▶ Instruction:
For every line that contains the string "KiCad", pull that line out of the material below.

▶ Extracted material:

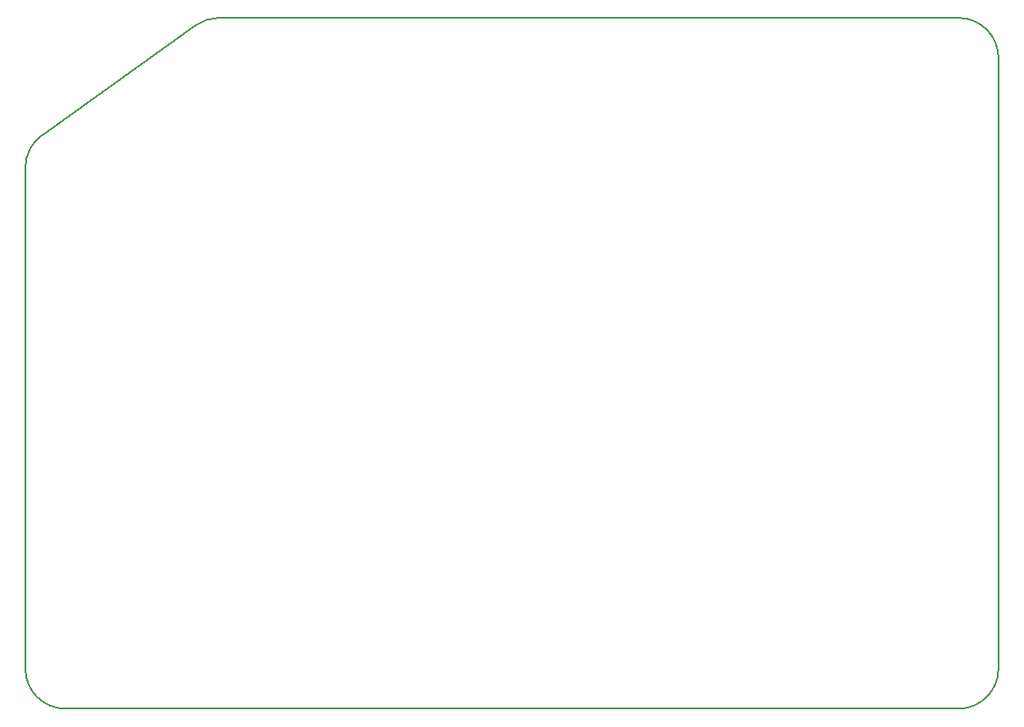
<source format=gm1>
G04 #@! TF.GenerationSoftware,KiCad,Pcbnew,5.1.5-52549c5~84~ubuntu18.04.1*
G04 #@! TF.CreationDate,2020-01-28T21:19:39-05:00*
G04 #@! TF.ProjectId,Internal_Acc_Interface,496e7465-726e-4616-9c5f-4163635f496e,rev?*
G04 #@! TF.SameCoordinates,Original*
G04 #@! TF.FileFunction,Profile,NP*
%FSLAX46Y46*%
G04 Gerber Fmt 4.6, Leading zero omitted, Abs format (unit mm)*
G04 Created by KiCad (PCBNEW 5.1.5-52549c5~84~ubuntu18.04.1) date 2020-01-28 21:19:39*
%MOMM*%
%LPD*%
G04 APERTURE LIST*
%ADD10C,0.200000*%
G04 APERTURE END LIST*
D10*
X103331865Y-59435593D02*
G75*
G02X105656950Y-58690433I2325085J-3254840D01*
G01*
X87949916Y-70423642D02*
X103331865Y-59435594D01*
X86275000Y-73678481D02*
G75*
G02X87949916Y-70423642I4000000J-1D01*
G01*
X183625000Y-62690433D02*
X183625000Y-123880433D01*
X183625001Y-123880433D02*
G75*
G02X179625001Y-127880433I-4000000J0D01*
G01*
X179625001Y-58690433D02*
G75*
G02X183625001Y-62690433I0J-4000000D01*
G01*
X179625001Y-127880434D02*
X90275000Y-127880434D01*
X86275000Y-73678482D02*
X86275000Y-123880433D01*
X105656950Y-58690434D02*
X179625001Y-58690434D01*
X90275000Y-127880433D02*
G75*
G02X86275000Y-123880433I0J4000000D01*
G01*
M02*

</source>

▶ Result of the exercise:
G04 #@! TF.GenerationSoftware,KiCad,Pcbnew,5.1.5-52549c5~84~ubuntu18.04.1*
G04 Created by KiCad (PCBNEW 5.1.5-52549c5~84~ubuntu18.04.1) date 2020-01-28 21:19:39*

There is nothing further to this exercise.